Repeat every record below exactly, but leave out any pictures.

(Dataset entries)
* * * * * * *

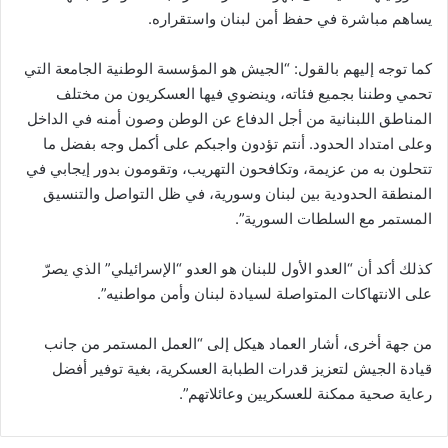
يساهم مباشرة في حفظ أمن لبنان واستقراره.
كما توجه إليهم بالقول: “الجيش هو المؤسسة الوطنية الجامعة التي
تحمي وطننا بجميع فئاته، وينضوي فيها العسكريون من مختلف
المناطق اللبنانية من أجل الدفاع عن الوطن وصون أمنه في الداخل
وعلى امتداد الحدود. أنتم تؤدون واجبكم على أكمل وجه بفضل ما
تتحلون به من عزيمة، وتكافحون التهريب، وتقومون بدور إيجابي في
المنطقة الحدودية بين لبنان وسورية، في ظل التواصل والتنسيق
المستمر مع السلطات السورية”.
كذلك أكد أن “العدو الأول للبنان هو العدو “الإسرائيلي” الذي يصرّ
على الانتهاكات المتواصلة لسيادة لبنان وأمن مواطنيه”.
من جهة أخرى، أشار العماد هيكل إلى “العمل المستمر من جانب
قيادة الجيش لتعزيز قدرات الطبابة العسكرية، بغية توفير أفضل
رعاية صحية ممكنة للعسكريين وعائلاتهم”.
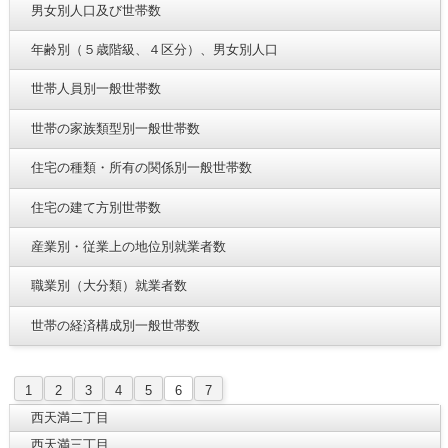
男女別人口及び世帯数
年齢別（５歳階級、４区分）、男女別人口
世帯人員別一般世帯数
世帯の家族類型別一般世帯数
住宅の種類・所有の関係別一般世帯数
住宅の建て方別世帯数
産業別・従業上の地位別就業者数
職業別（大分類）就業者数
世帯の経済構成別一般世帯数
1
2
3
4
5
6
7
西天満二丁目
西天満三丁目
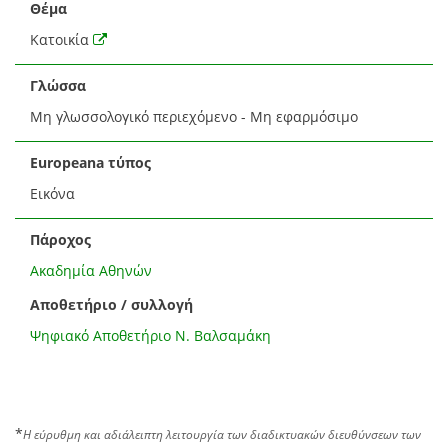
Θέμα
Κατοικία
Γλώσσα
Μη γλωσσολογικό περιεχόμενο - Μη εφαρμόσιμο
Europeana τύπος
Εικόνα
Πάροχος
Ακαδημία Αθηνών
Αποθετήριο / συλλογή
Ψηφιακό Αποθετήριο Ν. Βαλσαμάκη
*
Η εύρυθμη και αδιάλειπτη λειτουργία των διαδικτυακών διευθύνσεων των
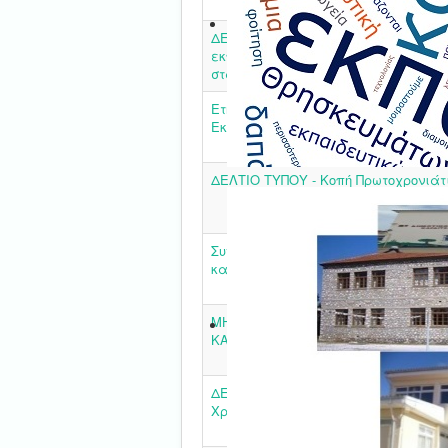
ΔΕΛΤΙΟ ΤΥΠΟΥ - Κινητικότητα στελ
εκπαίδευσης και εκπαιδευτικών της
στα πλαίσια του προγράμματος E
Ετήσια εκδήλωση της Διεύθυνσης Π
Εκπαίδευσης Καρδίτσας
ΔΕΛΤΙΟ ΤΥΠΟΥ - Κοπή Πρωτοχρονιάτ
Συνάντηση εργασίας για τη νέα χωρ
κατανομή των Νηπιαγωγείων Καρδί
ΜΗΝΥΜΑ Δ/ΝΤΗ ΠΡΩΤΟΒΑΘΜΙΑΣ ΕΚ
ΚΑΡΔΙΤΣΑΣ ΓΙΑ ΤΟΥΣ ΤΡΕΙΣ ΙΕΡΑΡΧ
ΔΕΛΤΙΟ ΤΥΠΟΥ - Χειροτεχνώντας Οι
Χριστούγεννα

* * * * * * *

→ Task result
يساهم مباشرة في حفظ أمن لبنان واستقراره.
كما توجه إليهم بالقول: “الجيش هو المؤسسة الوطنية الجامعة التي
تحمي وطننا بجميع فئاته، وينضوي فيها العسكريون من مختلف
المناطق اللبنانية من أجل الدفاع عن الوطن وصون أمنه في الداخل
وعلى امتداد الحدود. أنتم تؤدون واجبكم على أكمل وجه بفضل ما
تتحلون به من عزيمة، وتكافحون التهريب، وتقومون بدور إيجابي في
المنطقة الحدودية بين لبنان وسورية، في ظل التواصل والتنسيق
المستمر مع السلطات السورية”.
كذلك أكد أن “العدو الأول للبنان هو العدو “الإسرائيلي” الذي يصرّ
على الانتهاكات المتواصلة لسيادة لبنان وأمن مواطنيه”.
من جهة أخرى، أشار العماد هيكل إلى “العمل المستمر من جانب
قيادة الجيش لتعزيز قدرات الطبابة العسكرية، بغية توفير أفضل
رعاية صحية ممكنة للعسكريين وعائلاتهم”.
男女別人口及び世帯数
年齢別（５歳階級、４区分）、男女別人口
世帯人員別一般世帯数
世帯の家族類型別一般世帯数
住宅の種類・所有の関係別一般世帯数
住宅の建て方別世帯数
産業別・従業上の地位別就業者数
職業別（大分類）就業者数
世帯の経済構成別一般世帯数
1
2
3
4
5
6
7
西天満二丁目
西天満三丁目
Θέμα
Κατοικία
Γλώσσα
Μη γλωσσολογικό περιεχόμενο - Μη εφαρμόσιμο
Europeana τύπος
Εικόνα
Πάροχος
Ακαδημία Αθηνών
Αποθετήριο / συλλογή
Ψηφιακό Αποθετήριο Ν. Βαλσαμάκη
*
Η εύρυθμη και αδιάλειπτη λειτουργία των διαδικτυακών διευθύνσεων των
ΔΕΛΤΙΟ ΤΥΠΟΥ - Κινητικότητα στελ
εκπαίδευσης και εκπαιδευτικών της
στα πλαίσια του προγράμματος E
Ετήσια εκδήλωση της Διεύθυνσης Π
Εκπαίδευσης Καρδίτσας
ΔΕΛΤΙΟ ΤΥΠΟΥ - Κοπή Πρωτοχρονιάτ
Συνάντηση εργασίας για τη νέα χωρ
κατανομή των Νηπιαγωγείων Καρδί
ΜΗΝΥΜΑ Δ/ΝΤΗ ΠΡΩΤΟΒΑΘΜΙΑΣ ΕΚ
ΚΑΡΔΙΤΣΑΣ ΓΙΑ ΤΟΥΣ ΤΡΕΙΣ ΙΕΡΑΡΧ
ΔΕΛΤΙΟ ΤΥΠΟΥ - Χειροτεχνώντας Οι
Χριστούγεννα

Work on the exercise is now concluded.